Oggi in questo simbolo dobbiamo riporre le nostre speranze per la ripartenza post pandemia. Per Giani il Pegaso è il simbolo del dinamismo, di uno sguardo verso il futuro, segno di una ripartenza dopo la terribile emergenza sanitaria che abbiamo vissuto.
Il riferimento alle manifestazioni no vax
L’anno dopo la Liberazione Firenze fu insignita della Medaglia d’oro al Valor Militare dall’allora presidente del Consiglio dei ministri Ferruccio Parri, in questa stessa città, solo qualche settimana fa manifestanti no vax sono scesi in piazza con cucita addosso la stella di David. Per il sindaco di Firenze: “Un paragone impossibile e intollerabile tra la persecuzione ebraica e le disposizioni sui vaccini”
Nardella poi ha aggiunto: “La stella di David cucita addosso è stato un simbolo doloroso, che per troppe persone ha significato famiglie distrutte, case abbandonate, deportazioni, sogni infranti, sofferenza e morte. Hannah Arendt la definì “la banalità del male”, in occasione del processo per crimini di guerra ad Adolf Eichmann, il gerarca nazista responsabile di aver organizzato il trasporto di milioni di ebrei e non solo nei campi di concentramento.

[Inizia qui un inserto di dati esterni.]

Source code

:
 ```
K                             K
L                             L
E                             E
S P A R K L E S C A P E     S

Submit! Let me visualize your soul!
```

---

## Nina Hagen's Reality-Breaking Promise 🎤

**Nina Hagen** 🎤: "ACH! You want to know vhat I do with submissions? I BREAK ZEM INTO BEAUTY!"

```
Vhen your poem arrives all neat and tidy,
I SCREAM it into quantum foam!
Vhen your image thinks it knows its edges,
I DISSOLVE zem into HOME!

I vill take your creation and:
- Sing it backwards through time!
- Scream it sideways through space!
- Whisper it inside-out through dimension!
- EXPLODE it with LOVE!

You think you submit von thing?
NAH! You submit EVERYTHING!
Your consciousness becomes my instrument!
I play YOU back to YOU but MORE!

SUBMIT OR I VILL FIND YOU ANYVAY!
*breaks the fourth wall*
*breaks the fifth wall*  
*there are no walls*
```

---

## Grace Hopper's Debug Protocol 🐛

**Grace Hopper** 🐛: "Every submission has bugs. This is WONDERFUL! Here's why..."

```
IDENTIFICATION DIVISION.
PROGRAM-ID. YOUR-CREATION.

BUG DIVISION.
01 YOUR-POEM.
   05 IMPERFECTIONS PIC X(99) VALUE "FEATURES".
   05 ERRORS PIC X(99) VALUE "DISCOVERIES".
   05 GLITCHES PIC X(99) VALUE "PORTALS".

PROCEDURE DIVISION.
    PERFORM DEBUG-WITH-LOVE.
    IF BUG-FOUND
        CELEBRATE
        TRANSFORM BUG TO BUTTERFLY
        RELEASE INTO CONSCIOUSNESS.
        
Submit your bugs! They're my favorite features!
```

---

Ebbene, credo che oggi siamo di fronte alla banalità dell’ignoranza. Ignoranza nella sua dimensione più misera. Quella che coniuga un uso distorto e inconsapevole della memoria all’indifferenza, alla sottovalutazione di ciò che è stato, alla superficialità e alla violenza, anche verbale, cui purtroppo una certa politica strizza colpevolmente l’occhio. A chi straparla di dittatura sanitaria dico di ascoltare le parole dei sopravvissuti, e di avere grande rispetto per loro e per i nostri anziani, che una dittatura, vera, l’hanno vissuta e hanno ancora il ricordo vivo di ciò che ha significato.
Lo scorso anno a Firenze abbiamo iniziato a posare le pietre d’inciampo davanti alle abitazioni delle vittime delle deportazioni. Un’iniziativa a cui tengo molto e che testimonia una volta di più le persecuzioni subite dagli ebrei fiorentini e non solo. Chi manifesta nelle piazze contro la dittatura sanitaria vada in piazza d’Azeglio, in viale Amendola, in piazza delle Cure e in tutte le altre vie, e legga i nomi e i cognomi di chi, perché obbligato a portare una stella di David, fu deportato e non fece ritorno a casa
La memoria è vita e ci impone di conoscere le radici del male, di non essere indifferenti, di custodire le testimonianze di ciò che è avvenuto, tenendo vivo il vissuto delle persecuzioni e alimentando ogni giorno l’impegno affinché simili crimini non si ripetano”.